My son had an afternoon game out at the Jim Durrell Recreation Centre. I’ve biked there before and wound up going through the intersection of Bank and Walkley which is terrible, awful and terrifying. But today I discovered two ways to avoid it! Red line’s how I got there, blue line’s how I got back, with a stop off at La Salle Académique at Ottawa U to help install the latest set I’ve designed for the play Unity by Kevin Kerr.

Someone carved this great little chair out of a stump sitting on the edge of Dow’s lake. The surrounding saw dust suggests a chainsaw was the sculptors tool of choice.

Chair

There’s much less water flowing under Hog’s Back bridge these days, exposing the stone river bed.
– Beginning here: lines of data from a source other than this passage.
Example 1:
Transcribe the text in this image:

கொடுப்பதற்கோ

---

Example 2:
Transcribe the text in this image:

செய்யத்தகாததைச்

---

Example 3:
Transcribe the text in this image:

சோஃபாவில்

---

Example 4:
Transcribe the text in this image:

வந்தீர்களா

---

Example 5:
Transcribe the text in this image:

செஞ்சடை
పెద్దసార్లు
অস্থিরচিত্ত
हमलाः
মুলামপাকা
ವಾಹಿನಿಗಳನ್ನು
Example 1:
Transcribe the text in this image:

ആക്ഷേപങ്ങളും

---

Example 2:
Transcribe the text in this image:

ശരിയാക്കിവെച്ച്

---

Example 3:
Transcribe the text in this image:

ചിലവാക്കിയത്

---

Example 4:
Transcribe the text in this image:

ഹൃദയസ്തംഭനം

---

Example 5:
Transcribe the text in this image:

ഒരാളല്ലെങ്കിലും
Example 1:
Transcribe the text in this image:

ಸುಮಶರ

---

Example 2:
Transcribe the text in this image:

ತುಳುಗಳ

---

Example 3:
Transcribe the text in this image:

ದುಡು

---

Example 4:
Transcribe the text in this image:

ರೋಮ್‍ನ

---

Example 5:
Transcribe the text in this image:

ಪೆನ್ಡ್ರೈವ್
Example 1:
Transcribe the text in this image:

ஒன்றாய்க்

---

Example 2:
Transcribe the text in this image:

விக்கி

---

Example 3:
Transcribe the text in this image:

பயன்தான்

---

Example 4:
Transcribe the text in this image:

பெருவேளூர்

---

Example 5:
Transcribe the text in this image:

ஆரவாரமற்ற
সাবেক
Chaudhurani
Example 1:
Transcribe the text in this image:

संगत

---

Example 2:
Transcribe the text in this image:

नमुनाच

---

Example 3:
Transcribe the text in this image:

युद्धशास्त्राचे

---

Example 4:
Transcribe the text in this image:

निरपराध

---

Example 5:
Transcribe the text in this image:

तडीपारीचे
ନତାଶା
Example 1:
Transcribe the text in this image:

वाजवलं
A bunch of seagulls looked like they were having a great time playing in what little water was there.

Seagull party

The secret to avoiding the corner of Bank and Walkley when following the Hogs Back route is this section of unmarked path to the south of Ridgemount High School.

Unmarked shortcut to avoid corner of Bank & Walkley

I was so excited with this discovery that I over shot my mark and had to circle back to get to the Recreation Centre on Walkley.

The route I followed back towards the centre of the city after my son’s game (win!) took me along Alta Vista Drive. I was anxious at first, because even though Google Maps said there was a bike lane, Alta Vista has always been a pretty busy street. But ya know, it wasn’t bad! Folks were driving at a safe pace. Maybe the bike lanes help keep things calm.

Looking back down Alta Vista Drive

Today’s ride reminded me it’s the crisp air of November and how it holds up rich smells to sample, like burning wood or freshly fallen leaves, that helps make biking at this time of year special. And the rich smells were in abundance biking along the Rideau River.